|Ghost Towns Near Canton
Thomas T. Taber
Pennsylvania, [Penn’s Woods] was heavily wooded when the first white
settlers arrived. They used the trees to build homes and barns and cleared
enough land to grow crops, but this hardly made a dent in the total number
of trees. In the early 1800’s, the woods started to be lumbered off, and
the rivers were used in the spring of the year to move the logs to a mill.
Williamsport became known as the “Lumber Capital of America” because of
the large number of logs floated down the east branch and the west branch
of the Susquehanna river to the mills there.
When steam engines began to be widely used, it opened up a new era in
lumbering. Railroads could be built into the woods making it much easier
to bring the logs out, and sawmills could be constructed where there was
enough flat land. With many square miles of virgin timber available, many
different lumber companies were eager to reap this harvest.
Masten and Laquin were two lumbering towns created solely to exploit
the lumber available in the area. Laquin was first started in 1902, and
the mill started operating in 1903. It was located midway between Wheelerville
and Powell.
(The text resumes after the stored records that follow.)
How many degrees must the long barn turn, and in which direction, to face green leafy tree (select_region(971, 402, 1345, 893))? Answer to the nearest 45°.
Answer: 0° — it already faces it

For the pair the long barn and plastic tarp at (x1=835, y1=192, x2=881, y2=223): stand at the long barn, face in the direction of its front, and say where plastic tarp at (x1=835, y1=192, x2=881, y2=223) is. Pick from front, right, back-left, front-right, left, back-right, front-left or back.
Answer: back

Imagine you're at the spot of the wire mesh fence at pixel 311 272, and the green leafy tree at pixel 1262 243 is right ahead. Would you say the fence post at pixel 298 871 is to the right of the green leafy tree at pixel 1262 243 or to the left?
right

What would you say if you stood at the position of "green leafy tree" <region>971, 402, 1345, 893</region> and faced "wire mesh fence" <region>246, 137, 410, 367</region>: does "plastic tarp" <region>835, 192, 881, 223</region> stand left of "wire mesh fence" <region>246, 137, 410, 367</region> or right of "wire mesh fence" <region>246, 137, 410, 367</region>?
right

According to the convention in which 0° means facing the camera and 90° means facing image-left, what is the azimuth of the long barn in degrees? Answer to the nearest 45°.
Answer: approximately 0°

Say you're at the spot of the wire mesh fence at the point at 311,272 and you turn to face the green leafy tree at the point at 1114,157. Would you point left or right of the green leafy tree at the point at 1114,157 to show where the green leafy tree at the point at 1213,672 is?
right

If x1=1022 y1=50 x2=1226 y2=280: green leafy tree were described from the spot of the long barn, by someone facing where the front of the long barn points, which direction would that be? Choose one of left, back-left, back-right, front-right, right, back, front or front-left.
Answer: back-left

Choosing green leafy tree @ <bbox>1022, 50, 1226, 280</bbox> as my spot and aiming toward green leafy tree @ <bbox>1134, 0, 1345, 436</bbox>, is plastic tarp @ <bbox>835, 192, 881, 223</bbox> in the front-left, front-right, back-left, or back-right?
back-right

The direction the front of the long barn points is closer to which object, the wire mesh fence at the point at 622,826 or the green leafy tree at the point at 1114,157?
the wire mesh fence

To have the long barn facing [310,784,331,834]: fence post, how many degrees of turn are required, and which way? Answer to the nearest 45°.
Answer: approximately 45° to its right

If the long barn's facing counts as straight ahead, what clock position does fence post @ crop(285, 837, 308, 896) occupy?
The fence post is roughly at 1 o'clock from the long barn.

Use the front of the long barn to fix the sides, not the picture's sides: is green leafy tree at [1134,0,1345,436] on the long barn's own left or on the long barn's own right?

Over 1,000 people lived there at one time. It had a sawmill,
a chemical factory which made acetate of lime, wood alcohol and charcoal.
The sawmill could saw 135,000 board feet a day, and eventually cut twenty
square miles of timber before closing operations. The working day was eleven
hours a day. There was an engine terminal at Ellenton.
Masten was started about 1905. It had ninety homes, a hotel and a boarding
house for unmarried men. It had a hemlock mill which could cut 70,000 board
feet a day, a hardwood mill which could cut 40,000 board feet a day, a
clothes fin factory and a lath mill. The hemlock logs were stripped of
their bard, and this was sent to Powell and other tanneries in the area.
The Masten operation lasted for twenty five years. The last log was
cut September 18, 1930, but it took another three years to ship out all
of the lumber that had been cut.
During the depression, a Civilian Conservation Corps Camp was built
there, and it closed in 1940. The last family moved out of Masten in 1941.